Keyword & Topic Gap Analysis
Think of keywords as “power-ups” for new / smaller channels. Established YouTubers are searched by their names and not the keywords. What does that mean?
You can take the opportunity to rank on keywords to appear in YouTube and Google Searches, which will help you gain organic traffic for the long run.
Free Tools: YouTube Autocomplete, Keyword Tool (free tier), Google Trends
Paid: SEMrush, Ahrefs, VidIQ Pro
Identify high-volume keywords your competitors rank for but you haven’t covered.
Engagement & Community Insights
Scan comments for recurring questions or pain points.
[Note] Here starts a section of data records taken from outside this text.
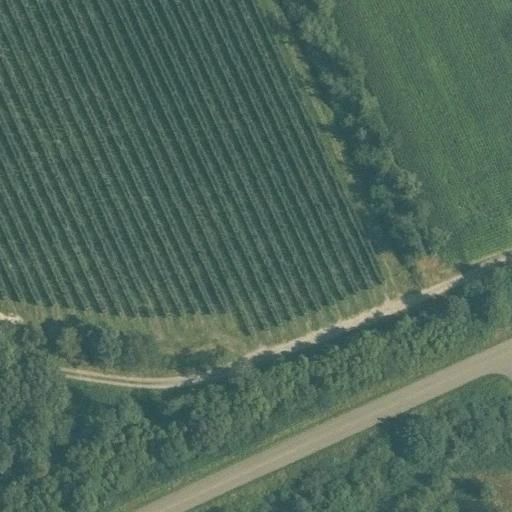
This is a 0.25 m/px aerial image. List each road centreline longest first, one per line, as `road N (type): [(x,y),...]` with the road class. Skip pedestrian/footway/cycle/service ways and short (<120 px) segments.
road 1 (track): [(0,357),(190,377),(220,372),(511,261)]
road 2 (unclassified): [(157,511),(511,350)]
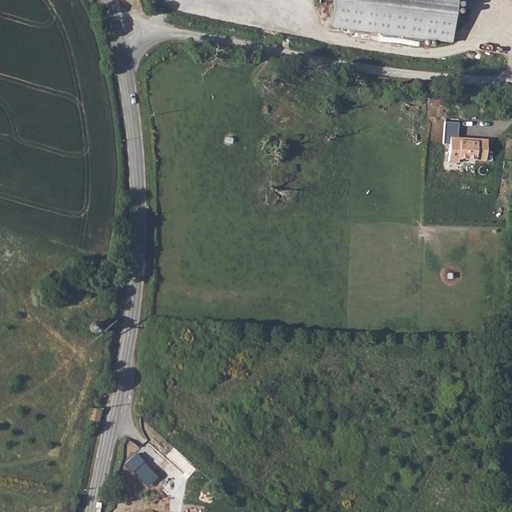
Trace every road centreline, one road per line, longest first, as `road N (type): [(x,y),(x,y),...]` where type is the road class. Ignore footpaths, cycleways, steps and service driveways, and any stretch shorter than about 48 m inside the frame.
road 1 (residential): [(117,34),(168,31),(381,73),(511,84)]
road 2 (secondary): [(117,34),(138,208),(130,328),(112,425)]
road 3 (unclassified): [(112,425),(225,511)]
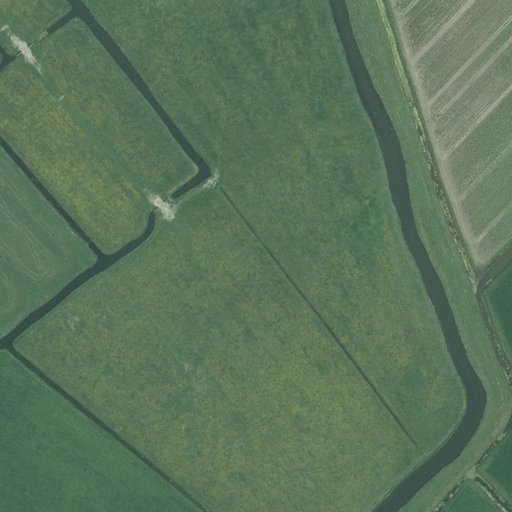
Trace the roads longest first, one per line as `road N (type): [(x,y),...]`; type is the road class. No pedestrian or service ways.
road 1 (track): [(358,511),(402,466),(0,25)]
road 2 (track): [(402,466),(454,406),(305,0)]
road 3 (track): [(0,398),(159,511)]
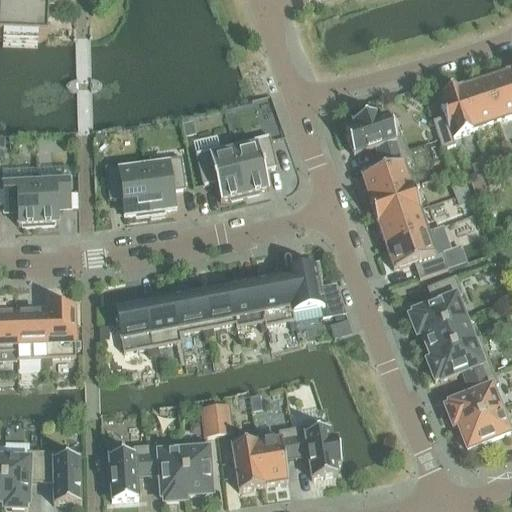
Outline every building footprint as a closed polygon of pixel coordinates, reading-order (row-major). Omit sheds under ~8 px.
[(48,0),(0,0),(0,41),(46,43),(48,0)] [(511,91),(507,76),(505,76),(506,77),(484,84),(498,126),(511,121),(511,91)] [(498,126),(484,84),(462,91),(461,91),(475,134),(476,134),(476,133),(498,126)] [(475,134),(461,91),(437,99),(440,108),(444,120),(433,124),(442,153),(455,148),(452,142),(475,134)] [(396,143),(388,119),(378,122),(377,117),(352,125),(353,131),(344,134),(353,159),(374,152),(378,163),(407,153),(403,141),(396,143)] [(182,128),(185,140),(196,138),(193,125),(182,128)] [(94,136),(95,145),(104,145),(103,135),(94,136)] [(63,138),(63,148),(76,147),(75,137),(63,138)] [(268,140),(232,148),(245,201),(259,198),(259,195),(267,193),(268,194),(269,193),(264,174),(276,171),(276,172),(277,172),(269,139),(268,139),(268,140)] [(245,201),(232,148),(196,157),(195,157),(203,190),(204,189),(215,186),(220,205),(221,205),(230,202),(231,205),(245,201)] [(411,189),(403,168),(411,165),(407,153),(378,163),(382,174),(361,181),(369,203),(368,204),(369,205),(412,190),(411,189)] [(502,169),(499,160),(486,164),(490,173),(502,169)] [(181,161),(143,166),(150,219),(164,218),(164,215),(175,214),(172,195),(185,193),(181,161)] [(150,219),(143,166),(105,171),(109,203),(122,201),(125,220),(135,219),(136,221),(150,219)] [(488,188),(484,178),(470,183),(475,198),(485,194),(488,188)] [(69,184),(36,186),(38,230),(54,230),(54,227),(58,227),(58,214),(71,213),(69,184)] [(38,230),(36,186),(2,187),(4,217),(17,216),(18,229),(22,229),(22,231),(38,230)] [(468,195),(464,187),(452,191),(455,200),(468,195)] [(420,213),(412,190),(369,205),(376,227),(420,213)] [(471,204),(468,195),(455,200),(459,209),(471,204)] [(427,236),(419,214),(420,214),(420,213),(376,227),(377,229),(378,228),(385,250),(427,236)] [(434,258),(427,236),(385,250),(393,274),(414,267),(419,283),(448,273),(442,256),(434,258)] [(511,266),(511,248),(500,253),(506,269),(511,266)] [(345,317),(335,288),(321,291),(319,285),(321,285),(318,268),(298,272),(299,277),(286,279),(285,277),(294,325),(295,326),(322,321),(322,322),(334,319),(335,324),(343,322),(342,318),(345,317)] [(295,333),(294,325),(285,277),(284,277),(284,279),(271,282),(271,280),(256,282),(265,330),(289,326),(291,334),(295,333)] [(464,322),(455,300),(462,298),(455,280),(427,291),(433,308),(412,316),(413,318),(409,320),(417,340),(421,338),(422,339),(464,322)] [(265,330),(256,282),(256,285),(243,287),(242,285),(227,288),(235,328),(236,332),(259,327),(261,335),(265,334),(265,330)] [(235,328),(227,288),(213,290),(214,293),(201,295),(200,293),(209,341),(214,340),(213,332),(235,328)] [(209,341),(200,293),(199,293),(199,295),(186,298),(186,296),(172,298),(180,338),(202,334),(204,342),(209,341)] [(180,338),(172,298),(157,301),(157,303),(144,306),(144,304),(143,304),(154,360),(159,359),(157,351),(181,346),(180,338)] [(154,360),(143,304),(142,304),(143,306),(130,309),(129,306),(113,310),(116,324),(117,324),(123,357),(147,353),(148,361),(154,360)] [(75,345),(74,311),(44,312),(46,371),(52,371),(51,362),(76,362),(75,353),(75,345)] [(46,371),(44,312),(42,312),(42,316),(30,317),(30,314),(15,314),(16,356),(16,364),(41,363),(41,371),(46,371)] [(0,356),(16,356),(15,314),(1,315),(1,318),(0,317),(0,356)] [(472,343),(464,322),(422,339),(430,362),(473,345),(472,343)] [(99,344),(109,343),(109,330),(99,330),(99,344)] [(493,376),(479,341),(472,343),(473,345),(430,362),(431,363),(427,365),(434,384),(439,383),(440,385),(461,377),(465,387),(493,376)] [(500,413),(491,391),(498,388),(493,376),(465,387),(469,398),(448,407),(449,409),(445,411),(450,424),(453,430),(457,429),(458,430),(500,413)] [(232,439),(228,410),(215,412),(218,440),(232,439)] [(218,440),(215,412),(201,413),(204,442),(218,440)] [(510,437),(500,413),(458,430),(467,453),(510,437)] [(341,469),(337,443),(331,444),(329,427),(291,433),(296,463),(307,461),(311,483),(337,479),(335,469),(341,469)] [(284,465),(296,463),(291,433),(278,435),(280,443),(257,447),(256,439),(255,439),(263,491),(264,491),(264,490),(288,486),(284,465)] [(263,491),(255,439),(230,443),(238,495),(263,491)] [(211,498),(208,453),(207,446),(182,448),(183,455),(186,500),(211,498)] [(186,500),(183,455),(182,448),(146,450),(148,480),(159,480),(161,502),(164,502),(164,507),(185,505),(185,500),(186,500)] [(138,504),(137,481),(148,480),(146,450),(133,451),(133,458),(108,460),(111,506),(138,504)] [(28,508),(29,486),(41,486),(41,456),(29,456),(29,463),(4,462),(3,508),(4,508),(3,511),(25,511),(25,508),(28,508)] [(80,508),(79,462),(54,463),(54,456),(41,456),(41,486),(53,486),(53,509),(80,508)]
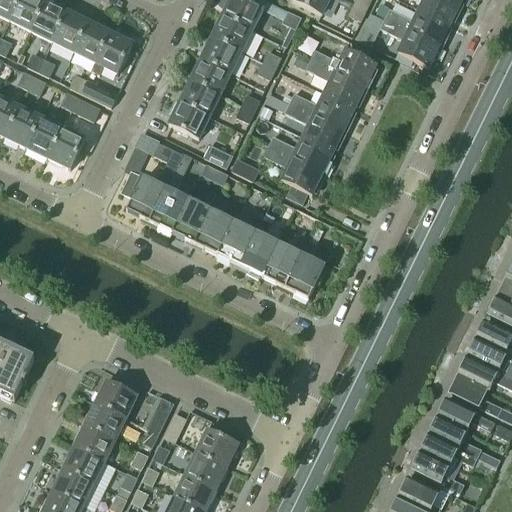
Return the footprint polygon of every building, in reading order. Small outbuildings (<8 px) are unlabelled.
[(0,0),(0,20),(9,26),(21,0),(0,0)] [(31,36),(46,6),(33,0),(21,0),(9,26),(31,36)] [(252,36),(263,14),(234,0),(232,0),(222,21),(252,36)] [(322,20),(331,0),(294,0),(292,6),(322,20)] [(366,15),(371,4),(363,0),(357,0),(353,9),(366,15)] [(450,30),(460,8),(443,0),(419,0),(425,3),(419,14),(450,30)] [(443,0),(460,8),(464,0),(443,0)] [(53,47),(68,17),(46,6),(31,36),(53,47)] [(360,26),(366,15),(353,9),(348,20),(360,26)] [(413,26),(389,14),(384,24),(439,51),(450,30),(419,14),(413,26)] [(295,35),(301,23),(288,16),(282,28),(295,35)] [(74,57),(89,27),(68,17),(53,47),(74,57)] [(428,73),(439,51),(384,24),(370,17),(364,29),(378,36),(380,34),(404,46),(397,58),(428,73)] [(241,57),(252,36),(222,21),(211,43),(241,57)] [(96,68),(111,38),(89,27),(74,57),(96,68)] [(117,79),(132,48),(111,38),(96,68),(117,79)] [(0,58),(5,61),(12,48),(1,43),(0,44),(0,58)] [(231,79),(241,57),(211,43),(201,64),(231,79)] [(310,66),(309,66),(364,94),(376,70),(345,55),(339,68),(315,56),(310,65),(310,66)] [(275,74),(281,63),(267,56),(262,68),(275,74)] [(38,78),(44,64),(32,58),(26,72),(38,78)] [(297,59),(293,69),(305,75),(329,87),(323,99),(354,115),(364,94),(309,66),(310,66),(297,59)] [(49,83),(55,69),(44,64),(38,78),(49,83)] [(220,100),(231,79),(201,64),(190,85),(220,100)] [(270,86),(275,74),(262,68),(256,79),(270,86)] [(29,96),(36,82),(24,76),(17,90),(29,96)] [(69,93),(81,99),(88,85),(75,79),(69,93)] [(40,101),(46,87),(36,82),(29,96),(40,101)] [(88,85),(81,99),(103,109),(111,113),(118,100),(109,96),(88,85)] [(209,122),(220,100),(190,85),(179,107),(209,122)] [(72,116),(79,103),(67,97),(60,111),(72,116)] [(254,117),(260,106),(246,99),(241,110),(254,117)] [(290,107),(288,109),(343,136),(354,115),(323,99),(318,111),(294,99),(290,107)] [(0,139),(6,143),(21,113),(0,102),(0,139)] [(79,103),(72,116),(94,127),(101,114),(79,103)] [(279,104),(274,113),(284,118),(308,130),(302,143),(332,158),(343,136),(288,109),(279,104)] [(198,144),(209,122),(179,107),(168,130),(198,144)] [(249,129),(254,117),(241,110),(235,122),(249,129)] [(261,117),(259,120),(268,125),(272,115),(264,111),(261,117)] [(27,153),(42,123),(21,113),(6,143),(27,153)] [(42,123),(27,153),(49,164),(63,134),(63,133),(67,125),(58,121),(54,129),(42,123)] [(70,174),(85,144),(63,134),(49,164),(70,174)] [(272,142),(267,152),(322,179),(332,158),(302,143),(296,154),(272,142)] [(154,160),(168,167),(164,175),(156,190),(132,178),(122,198),(132,203),(126,216),(149,227),(172,180),(176,172),(182,160),(159,149),(154,160)] [(227,173),(233,161),(211,150),(205,162),(227,173)] [(267,152),(263,161),(287,173),(281,186),(289,190),(284,201),(292,205),(301,210),(306,198),(311,201),(322,179),(267,152)] [(254,187),(260,174),(238,163),(231,176),(254,187)] [(171,238),(187,205),(174,199),(181,184),(172,180),(149,227),(171,238)] [(194,249),(217,202),(209,198),(202,212),(187,205),(171,238),(194,249)] [(217,260),(233,227),(220,221),(227,206),(217,202),(194,249),(217,260)] [(239,271),(262,224),(254,220),(247,234),(233,227),(217,260),(239,271)] [(262,282),(278,250),(265,243),(272,229),(262,224),(239,271),(262,282)] [(285,293),(308,246),(299,242),(292,257),(278,250),(262,282),(285,293)] [(308,305),(324,272),(310,265),(317,251),(308,246),(285,293),(308,305)] [(496,303),(511,311),(511,289),(504,286),(496,303)] [(511,311),(496,303),(487,321),(511,333),(511,311)] [(511,341),(484,327),(475,346),(511,363),(511,341)] [(0,399),(14,406),(22,389),(25,390),(27,386),(25,385),(34,365),(9,353),(13,344),(2,339),(0,342),(0,399)] [(511,363),(475,346),(466,363),(511,385),(511,363)] [(511,385),(466,363),(458,381),(486,395),(489,396),(494,386),(511,395),(511,385)] [(458,381),(449,399),(511,430),(511,428),(511,418),(482,404),(486,395),(458,381)] [(106,387),(95,409),(127,424),(137,402),(141,393),(117,382),(113,390),(106,387)] [(494,428),(446,404),(437,423),(465,436),(470,427),(490,437),(508,447),(511,438),(511,437),(508,436),(494,429),(494,428)] [(95,409),(84,431),(116,446),(127,424),(95,409)] [(159,440),(171,416),(159,410),(147,435),(148,436),(148,435),(159,440)] [(175,449),(187,425),(187,424),(175,418),(163,443),(175,449)] [(461,445),(465,436),(437,423),(428,440),(477,464),(481,455),(461,445)] [(84,431),(74,453),(105,468),(116,446),(84,431)] [(152,454),(159,440),(148,435),(148,436),(142,449),(152,454)] [(227,473),(239,450),(207,435),(196,458),(227,473)] [(477,464),(428,440),(420,458),(457,476),(462,466),(491,481),(495,473),(486,468),(477,464)] [(163,470),(170,456),(159,451),(153,465),(163,470)] [(74,453),(63,475),(94,490),(95,488),(105,468),(74,453)] [(141,476),(149,461),(138,456),(131,470),(141,476)] [(217,495),(227,473),(196,458),(185,480),(217,495)] [(411,476),(413,477),(442,491),(440,495),(448,498),(457,503),(464,490),(453,485),(457,476),(420,458),(411,476)] [(490,460),(486,468),(495,473),(499,464),(490,460)] [(153,492),(160,478),(149,472),(142,487),(153,492)] [(63,475),(52,497),(83,511),(94,490),(63,475)] [(397,503),(415,511),(435,511),(432,510),(440,495),(442,491),(413,477),(409,484),(407,483),(397,503)] [(131,497),(138,484),(127,478),(120,492),(131,497)] [(195,511),(208,511),(217,495),(185,480),(174,502),(195,511)] [(138,511),(142,511),(149,499),(138,494),(131,508),(138,511)] [(83,511),(52,497),(44,511),(83,511)] [(123,511),(127,505),(117,500),(110,511),(123,511)] [(195,511),(174,502),(169,511),(195,511)] [(415,511),(397,503),(393,511),(415,511)]
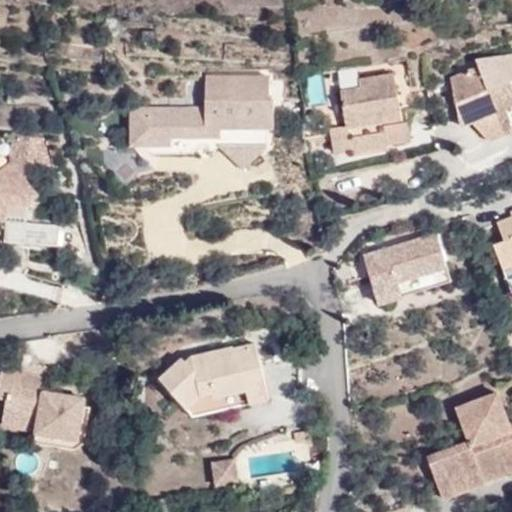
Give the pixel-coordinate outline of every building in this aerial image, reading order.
[(506,140),(506,139),(491,97),(511,89),(511,61),(476,65),(478,74),(451,84),(460,132),(473,129),(488,147),(506,140)] [(206,106),(150,108),(152,145),(166,144),(173,136),(214,134),(223,124),(224,145),(247,166),(269,141),(270,123),(276,123),(275,94),(270,95),(269,72),(205,75),(206,106)] [(404,123),(397,79),(360,85),(362,93),(342,96),(348,132),(331,135),(335,157),(353,155),(354,160),(391,153),(390,149),(414,145),(411,128),(387,131),(387,126),(404,123)] [(511,89),(491,97),(506,139),(511,135),(511,89)] [(152,145),(150,108),(134,109),(134,145),(152,145)] [(28,167),(31,136),(14,135),(11,163),(4,169),(19,170),(27,180),(29,167),(28,167)] [(31,136),(28,167),(29,167),(33,167),(34,164),(53,166),(48,138),(31,136)] [(28,223),(29,204),(40,194),(27,180),(19,170),(4,169),(0,171),(0,214),(1,215),(8,224),(6,241),(59,245),(61,225),(28,223)] [(511,226),(510,225),(498,229),(503,247),(493,251),(510,299),(511,297),(511,226)] [(377,307),(402,300),(400,287),(448,273),(438,240),(364,259),(377,307)] [(400,287),(402,300),(452,286),(448,273),(400,287)] [(257,343),(234,348),(234,354),(223,357),(221,350),(192,356),(186,360),(183,357),(160,376),(193,415),(214,410),(212,393),(245,388),(245,383),(265,380),(257,343)] [(234,354),(234,348),(221,350),(223,357),(234,354)] [(86,399),(60,394),(45,392),(46,386),(47,378),(3,371),(0,387),(0,394),(9,396),(4,424),(39,430),(38,434),(79,439),(86,399)] [(268,398),(265,380),(245,383),(245,388),(212,393),(214,410),(268,398)] [(511,423),(511,424),(500,395),(460,410),(472,444),(430,459),(445,500),(488,485),(489,487),(511,479),(511,423)] [(235,483),(231,461),(208,465),(214,488),(235,483)]
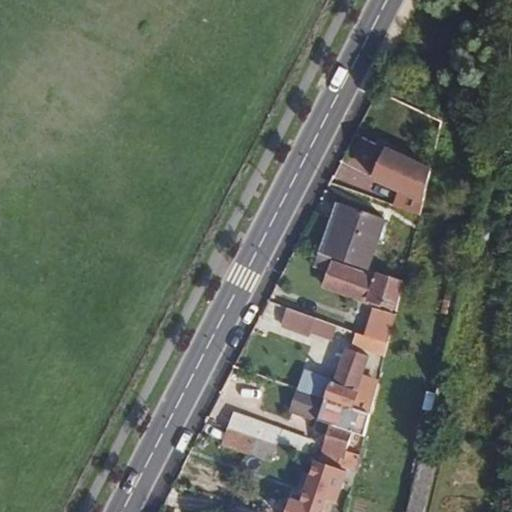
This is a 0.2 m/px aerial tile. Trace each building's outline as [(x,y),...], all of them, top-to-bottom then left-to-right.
[(417,165),(389,149),(375,178),(400,192),(395,207),(421,217),(432,173),(417,166),(417,165)] [(342,204),(324,254),(358,266),(368,270),(387,220),(342,204)] [(392,311),(402,283),(368,270),(358,266),(355,271),(334,264),(324,288),(379,309),(381,307),(392,311)] [(264,331),(281,332),(282,304),(265,303),(264,331)] [(317,318),(289,308),(282,327),(310,336),(317,318)] [(388,344),(395,317),(372,310),(365,335),(376,339),(388,344)] [(371,352),(376,339),(365,335),(357,333),(352,345),(371,352)] [(370,416),(378,385),(361,379),(368,359),(348,352),(336,383),(333,383),(327,399),(370,416)] [(369,421),(370,416),(327,399),(299,390),(290,412),(332,427),(325,453),(343,459),(357,418),(369,421)] [(276,446),(306,457),(312,443),(235,415),(230,429),(276,446)] [(276,446),(230,429),(225,444),(271,461),(276,446)] [(420,457),(412,511),(426,511),(433,459),(420,457)] [(334,500),(345,471),(340,469),(322,462),(317,461),(300,504),(293,501),(288,511),(327,511),(332,499),(334,500)]
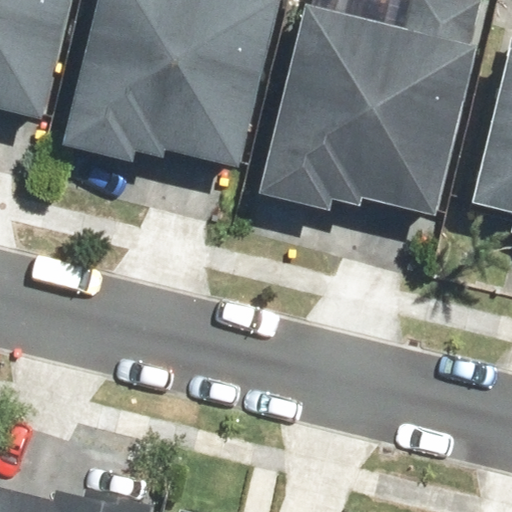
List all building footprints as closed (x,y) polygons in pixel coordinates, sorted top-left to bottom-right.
[(0,0),(0,105),(50,116),(75,0),(0,0)] [(101,0),(70,145),(141,160),(143,148),(172,155),(173,147),(246,163),(281,0),(101,0)] [(414,0),(410,22),(313,1),(271,192),(338,207),(340,197),(368,203),(369,198),(443,214),(481,42),(476,41),(485,0),(414,0)] [(511,59),(477,200),(511,208),(511,59)] [(0,480),(0,511),(154,511),(158,499),(91,483),(89,491),(62,485),(60,495),(0,480)]
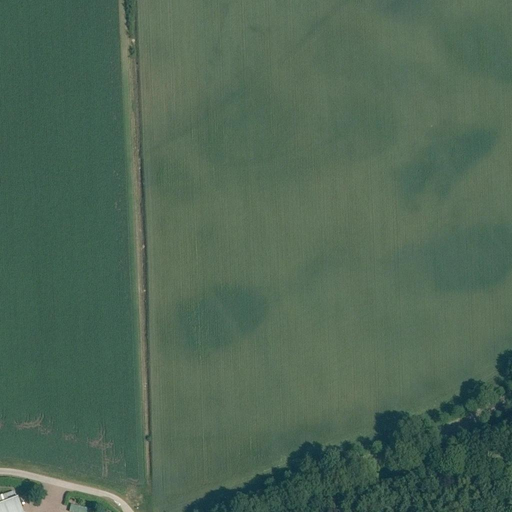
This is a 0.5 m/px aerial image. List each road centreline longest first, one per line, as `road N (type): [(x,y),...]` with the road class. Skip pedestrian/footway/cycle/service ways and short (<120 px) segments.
road 1 (secondary): [(236,511),(450,429),(511,395)]
road 2 (track): [(126,511),(100,493),(0,471)]
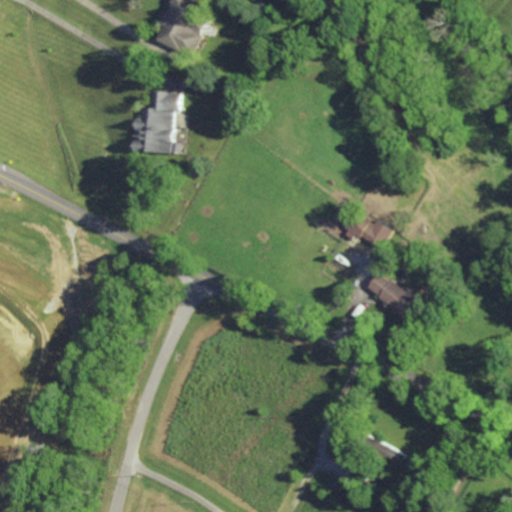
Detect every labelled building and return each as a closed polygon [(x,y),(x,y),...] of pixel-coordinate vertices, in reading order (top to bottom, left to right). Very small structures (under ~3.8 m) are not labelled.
[(208,28),(201,25),(210,4),(201,0),(176,0),(166,23),(168,24),(160,41),(195,57),(208,28)] [(277,0),(288,8),(293,0),(277,0)] [(173,153),(176,111),(181,112),(182,94),(163,93),(162,107),(146,106),(145,118),(140,118),(139,138),(137,138),(137,151),(173,153)] [(396,232),(381,218),(374,226),(360,213),(347,227),(356,236),(359,232),(379,250),(396,232)] [(414,323),(428,305),(383,271),(369,290),(414,323)]
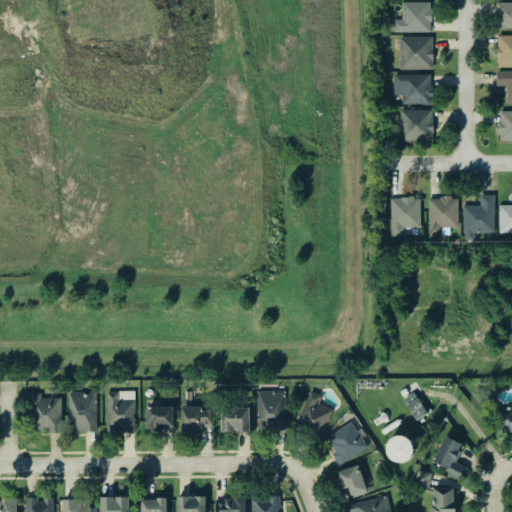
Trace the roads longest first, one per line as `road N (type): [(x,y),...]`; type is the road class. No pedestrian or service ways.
road 1 (residential): [(0,463),(225,461)]
road 2 (residential): [(467,161),(464,0)]
road 3 (residential): [(225,461),(296,467),(319,511)]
Note what gets shared on Reddit/Facebook Groups.
Benchmark & Prioritize
Create a simple scorecard (e.g. assign 1–5 for views, engagement rate, topic relevance).
Highlight 2–3 quick-win gaps (e.g., thumbnail style you can adopt, topic angle they missed).
Action Plan
Draft 3–5 video ideas based on uncovered gaps.
Set deadlines for A/B testing titles or thumbnails.
Schedule a bi-monthly review to update your sheet and track your progress.
Tip: Keep your template evergreen by adding a “Last Reviewed” date and keeping one tab for “New Finds”—that way you capture emerging competitors or tactics.